TASK TO COMPLETE:
Render the lines below as a numbered list, skipping any blank ones.

GIVEN INFORMATION:

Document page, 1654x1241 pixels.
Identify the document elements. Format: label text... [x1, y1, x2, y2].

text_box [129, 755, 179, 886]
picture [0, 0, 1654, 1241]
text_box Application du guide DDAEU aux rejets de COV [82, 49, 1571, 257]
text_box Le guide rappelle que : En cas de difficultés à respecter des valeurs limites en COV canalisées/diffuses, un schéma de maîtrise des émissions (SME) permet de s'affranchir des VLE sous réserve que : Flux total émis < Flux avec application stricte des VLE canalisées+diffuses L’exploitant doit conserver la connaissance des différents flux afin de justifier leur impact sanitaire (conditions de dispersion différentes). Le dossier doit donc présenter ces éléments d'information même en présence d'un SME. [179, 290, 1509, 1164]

TASK SOLUTION:
1. Document page, 1654x1241 pixels.
2. Identify the document elements. Format: label text... [x1, y1, x2, y2].
3. text_box [129, 755, 179, 886]
4. picture [0, 0, 1654, 1241]
5. text_box Application du guide DDAEU aux rejets de COV [82, 49, 1571, 257]
6. text_box Le guide rappelle que : En cas de difficultés à respecter des valeurs limites en COV canalisées/diffuses, un schéma de maîtrise des émissions (SME) permet de s'affranchir des VLE sous réserve que : Flux total émis < Flux avec application stricte des VLE canalisées+diffuses L’exploitant doit conserver la connaissance des différents flux afin de justifier leur impact sanitaire (conditions de dispersion différentes). Le dossier doit donc présenter ces éléments d'information même en présence d'un SME. [179, 290, 1509, 1164]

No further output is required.